*About this exercise:*
Could you copy every record exactly, leaving the pictures behind?
-- Data for this task follows --
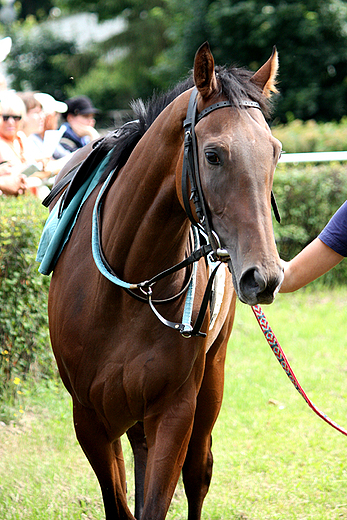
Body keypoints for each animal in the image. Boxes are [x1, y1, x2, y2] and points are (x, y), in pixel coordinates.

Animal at [44, 42, 284, 516]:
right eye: (213, 154)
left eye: (275, 151)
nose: (263, 276)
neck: (128, 287)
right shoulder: (90, 419)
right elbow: (120, 503)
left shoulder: (174, 411)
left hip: (213, 375)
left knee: (199, 470)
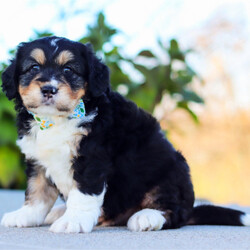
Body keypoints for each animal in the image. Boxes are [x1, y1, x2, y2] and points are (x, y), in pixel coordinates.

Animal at [0, 35, 249, 232]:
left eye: (68, 70)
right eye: (33, 68)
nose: (49, 89)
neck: (56, 120)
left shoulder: (91, 159)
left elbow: (84, 193)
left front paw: (74, 221)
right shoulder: (38, 160)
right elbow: (37, 192)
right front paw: (25, 216)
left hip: (171, 171)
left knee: (174, 213)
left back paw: (147, 216)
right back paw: (61, 211)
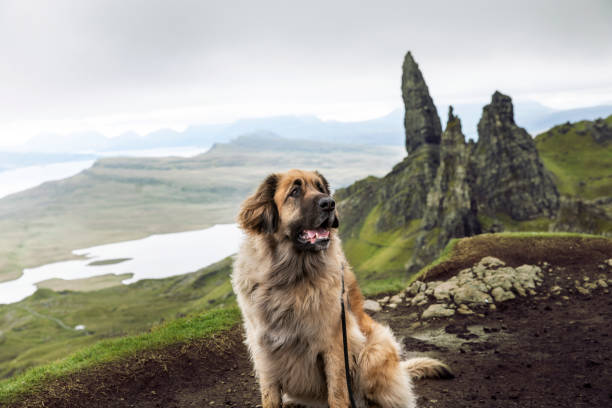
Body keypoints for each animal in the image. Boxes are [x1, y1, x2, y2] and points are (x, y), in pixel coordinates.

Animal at [232, 170, 452, 408]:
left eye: (320, 188)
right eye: (295, 191)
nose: (329, 203)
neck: (291, 277)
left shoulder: (335, 344)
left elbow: (337, 393)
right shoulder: (264, 349)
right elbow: (270, 395)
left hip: (373, 351)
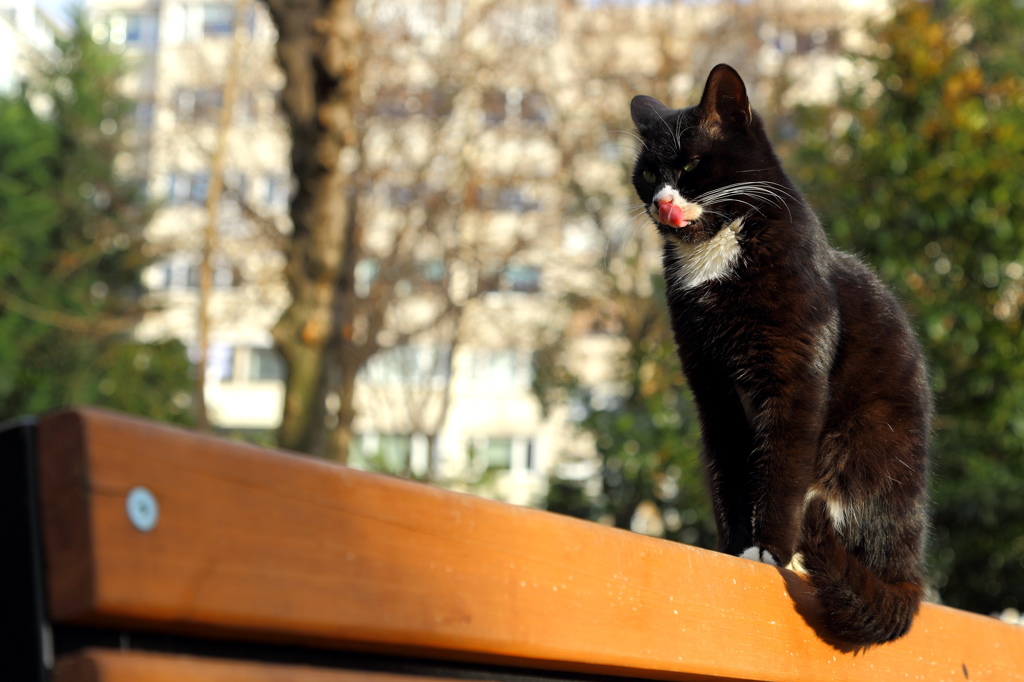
-- Data for this task concluded --
*Reply to the exercise:*
Body keypoints for each animal in the image. Boxes are [x1, y1, x2, y2] and points are (x, y), in pixel coordinates.

Animal at [44, 42, 284, 516]:
right eye: (213, 154)
left eye: (275, 151)
nose: (263, 276)
neck: (128, 287)
right shoulder: (90, 419)
right elbow: (120, 503)
left shoulder: (174, 411)
left hip: (213, 375)
left knee: (199, 470)
Body keypoints for each animal in the image. Boxes are [x1, y1, x2, y2] and points are (x, y), in pixel coordinates.

Animal at [0, 35, 249, 232]:
left eye: (68, 70)
right eye: (33, 68)
nose: (49, 89)
neck: (56, 120)
left shoulder: (91, 159)
left elbow: (84, 193)
left front paw: (74, 221)
right shoulder: (38, 160)
right elbow: (37, 192)
right front paw: (25, 216)
left hip: (171, 171)
left knee: (174, 213)
left back paw: (147, 216)
right back paw: (61, 211)
Body keypoints for each animal in the image. Boxes are [x1, y1, x2, y2] and points are (x, y), in pixel coordinates.

Animal at [232, 170, 452, 408]:
left eye: (320, 188)
right eye: (295, 191)
nose: (329, 203)
neck: (291, 277)
left shoulder: (335, 344)
left elbow: (337, 393)
right shoulder: (264, 349)
right elbow: (270, 395)
left hip: (373, 351)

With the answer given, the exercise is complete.